Even considering the FSIN's secrecy as a given, the continuing and fruitless search for Vasilyeva has led outside observers to reach their own conclusions.
"The FSIN's silence says only thing -- that Vasiliyeva is not in jail," lawyer Oksana Mikhalkin told the Moskovsky Komsomolets newspaper on August 4.
Discussion quickly turned to speculation that Vasilyeva was not in prison at all -- perhaps was not in the country even -- and that a "double" might be serving her sentence.
Vasilyeva's disappearance has caused an especially large stir for a public that has been drip-fed juicy tidbits of the case against her since its spectacular beginnings.
In October 2012, police raided Vasilyeva's luxury apartment in Moscow at dawn to find her with her apparent lover -- Anatoly Serdyukov, the then-Russian defense minister.
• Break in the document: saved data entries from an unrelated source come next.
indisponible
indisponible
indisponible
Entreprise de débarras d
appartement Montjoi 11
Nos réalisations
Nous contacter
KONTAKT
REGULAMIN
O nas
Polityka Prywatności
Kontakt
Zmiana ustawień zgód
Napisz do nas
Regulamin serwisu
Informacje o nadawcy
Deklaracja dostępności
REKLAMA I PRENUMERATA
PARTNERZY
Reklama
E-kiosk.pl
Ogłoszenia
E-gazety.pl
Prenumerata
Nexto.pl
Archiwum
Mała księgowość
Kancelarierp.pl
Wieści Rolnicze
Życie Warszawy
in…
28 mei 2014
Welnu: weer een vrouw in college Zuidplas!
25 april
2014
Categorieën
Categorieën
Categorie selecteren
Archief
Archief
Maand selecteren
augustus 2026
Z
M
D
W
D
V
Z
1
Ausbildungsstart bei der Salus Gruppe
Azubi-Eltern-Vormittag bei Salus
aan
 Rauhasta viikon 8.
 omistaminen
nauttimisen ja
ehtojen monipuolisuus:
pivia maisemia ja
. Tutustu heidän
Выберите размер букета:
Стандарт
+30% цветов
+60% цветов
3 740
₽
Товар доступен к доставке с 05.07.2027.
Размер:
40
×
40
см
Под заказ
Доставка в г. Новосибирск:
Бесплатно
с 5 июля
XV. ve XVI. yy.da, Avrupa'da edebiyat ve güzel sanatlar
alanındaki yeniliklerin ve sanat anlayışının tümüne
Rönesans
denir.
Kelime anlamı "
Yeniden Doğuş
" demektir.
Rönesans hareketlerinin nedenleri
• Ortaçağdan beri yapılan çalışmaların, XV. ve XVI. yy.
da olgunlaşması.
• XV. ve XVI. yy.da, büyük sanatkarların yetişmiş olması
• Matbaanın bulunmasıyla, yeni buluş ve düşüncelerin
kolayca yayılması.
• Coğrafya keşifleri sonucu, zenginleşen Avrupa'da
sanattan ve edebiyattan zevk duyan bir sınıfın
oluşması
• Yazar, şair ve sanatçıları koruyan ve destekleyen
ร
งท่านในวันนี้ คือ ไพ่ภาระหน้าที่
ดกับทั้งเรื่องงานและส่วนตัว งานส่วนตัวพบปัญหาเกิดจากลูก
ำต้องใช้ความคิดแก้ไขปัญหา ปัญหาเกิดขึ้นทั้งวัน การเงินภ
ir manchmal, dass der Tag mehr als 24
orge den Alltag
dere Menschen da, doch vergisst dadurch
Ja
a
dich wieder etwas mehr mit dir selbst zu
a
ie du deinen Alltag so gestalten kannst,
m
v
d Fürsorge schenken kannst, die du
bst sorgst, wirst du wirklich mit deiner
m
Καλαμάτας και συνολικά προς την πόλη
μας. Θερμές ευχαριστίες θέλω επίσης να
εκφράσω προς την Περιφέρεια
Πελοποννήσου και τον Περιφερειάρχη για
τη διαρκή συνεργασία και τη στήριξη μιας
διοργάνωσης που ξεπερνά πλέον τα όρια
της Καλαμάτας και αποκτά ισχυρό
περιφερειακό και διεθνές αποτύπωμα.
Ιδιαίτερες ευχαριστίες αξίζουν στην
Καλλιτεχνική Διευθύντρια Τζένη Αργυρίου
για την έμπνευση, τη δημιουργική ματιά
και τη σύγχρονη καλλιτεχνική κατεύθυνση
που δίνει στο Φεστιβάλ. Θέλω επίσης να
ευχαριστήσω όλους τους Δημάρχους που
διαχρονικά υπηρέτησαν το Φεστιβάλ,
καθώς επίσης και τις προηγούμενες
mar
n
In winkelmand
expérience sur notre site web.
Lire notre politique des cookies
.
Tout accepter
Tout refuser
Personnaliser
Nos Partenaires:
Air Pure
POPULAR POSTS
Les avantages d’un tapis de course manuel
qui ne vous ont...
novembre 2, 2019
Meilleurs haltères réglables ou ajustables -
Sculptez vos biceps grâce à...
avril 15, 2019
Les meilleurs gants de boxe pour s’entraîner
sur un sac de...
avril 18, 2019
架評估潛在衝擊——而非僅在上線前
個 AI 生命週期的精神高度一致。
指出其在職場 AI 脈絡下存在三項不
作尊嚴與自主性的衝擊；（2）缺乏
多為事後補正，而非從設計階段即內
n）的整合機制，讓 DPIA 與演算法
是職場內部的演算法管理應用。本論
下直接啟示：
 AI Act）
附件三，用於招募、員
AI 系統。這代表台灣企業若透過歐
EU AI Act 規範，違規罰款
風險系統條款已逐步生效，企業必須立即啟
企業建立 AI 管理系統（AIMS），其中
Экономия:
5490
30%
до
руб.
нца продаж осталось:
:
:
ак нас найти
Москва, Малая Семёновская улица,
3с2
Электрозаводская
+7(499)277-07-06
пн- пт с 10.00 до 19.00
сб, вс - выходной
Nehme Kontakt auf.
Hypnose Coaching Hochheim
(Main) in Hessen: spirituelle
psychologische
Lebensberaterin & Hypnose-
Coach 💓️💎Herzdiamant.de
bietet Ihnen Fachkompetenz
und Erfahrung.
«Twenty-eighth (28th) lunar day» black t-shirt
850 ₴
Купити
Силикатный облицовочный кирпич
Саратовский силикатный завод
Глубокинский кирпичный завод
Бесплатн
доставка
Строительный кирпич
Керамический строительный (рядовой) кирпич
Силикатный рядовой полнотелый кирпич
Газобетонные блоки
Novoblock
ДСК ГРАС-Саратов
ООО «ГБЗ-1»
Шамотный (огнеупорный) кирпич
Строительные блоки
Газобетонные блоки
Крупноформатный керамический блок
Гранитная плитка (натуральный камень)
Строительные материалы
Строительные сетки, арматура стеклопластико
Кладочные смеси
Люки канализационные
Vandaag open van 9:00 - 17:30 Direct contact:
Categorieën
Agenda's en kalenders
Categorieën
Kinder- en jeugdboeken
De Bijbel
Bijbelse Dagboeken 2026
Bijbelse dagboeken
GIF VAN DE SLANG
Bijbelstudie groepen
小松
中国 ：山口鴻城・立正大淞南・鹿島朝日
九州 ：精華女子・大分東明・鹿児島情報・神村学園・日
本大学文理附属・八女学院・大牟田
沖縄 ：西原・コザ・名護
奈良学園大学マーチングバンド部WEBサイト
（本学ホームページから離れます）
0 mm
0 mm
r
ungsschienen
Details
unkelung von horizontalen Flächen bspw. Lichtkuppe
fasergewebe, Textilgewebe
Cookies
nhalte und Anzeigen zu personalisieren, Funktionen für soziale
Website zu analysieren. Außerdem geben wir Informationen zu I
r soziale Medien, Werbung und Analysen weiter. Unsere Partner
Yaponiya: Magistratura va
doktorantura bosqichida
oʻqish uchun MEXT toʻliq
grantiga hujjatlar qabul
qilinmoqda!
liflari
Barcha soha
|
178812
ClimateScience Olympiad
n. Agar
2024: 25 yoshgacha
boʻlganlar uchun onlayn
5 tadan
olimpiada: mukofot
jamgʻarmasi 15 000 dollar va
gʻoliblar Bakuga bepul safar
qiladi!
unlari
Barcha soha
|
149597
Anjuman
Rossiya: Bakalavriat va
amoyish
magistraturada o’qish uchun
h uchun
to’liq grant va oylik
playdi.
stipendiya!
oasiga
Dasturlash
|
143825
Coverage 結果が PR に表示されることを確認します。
Police seized a large stash of diamonds and jewelry at her home in a corruption scandal that would cost Serdyukov his job and reputation, and ultimately see Vasilyeva convicted and sentenced to prison in May.
Well aware of the public interest in the case, and the outcry and speculation relating to Vasilyeva's disappearance, some politicians decided to cash in on the situation in an apparent attempt to burnish their image.
On August 4, a group of lawmakers with the nationalist Liberal Democratic Party (LDPR) called for a clampdown on the reputed practice of criminals paying or coercing lookalikes to serve out their jail sentences.
"Recently [these kinds of events] have had resonance because well-known people with status have been drawn to the public's attention, people like Yevgeniya Vasilyeva," LDPR lawmaker Yaroslav Nilov told the pro-Kremlin daily Izvestia on August 4.
And it is not only the criminals that the LDPR wants to go after. Nilov and two other LDPR deputies of the State Duma told Izvestia that they also want to raise jail terms for prison officials or police officers who act as accomplices to criminals who use "doubles."
"It's clear that if a swap [of convicts] happens, then the public will not remain indifferent," Nilov said. "These kinds of machinations do considerable damage to the authority of the authorities, the authority of justice."
Wouldn't Be The First
Several cases involving the swapping of prison identities have made it into the media in recent years.
In 2009, Dmitry Bazhenov, a jailed fraudster, escaped SIZO Detention Center Number 4 on July 24 by pretending to be his cellmate, who was due for release that day. His cellmate remained in the prison, claiming to be Bazhenov, until he was discovered by prison authorities weeks later.
And in the region of Altai, in 2012, police officer Sergei Orgunov reportedly found a local resident of the Kosh-Agachsky village to serve out a 15-day administrative sentence that had been handed down to his brother.
The regional prosecutor, however, uncovered the ruse, firing Orgunov and pursuing disciplinary action against four other officers for turning a blind eye.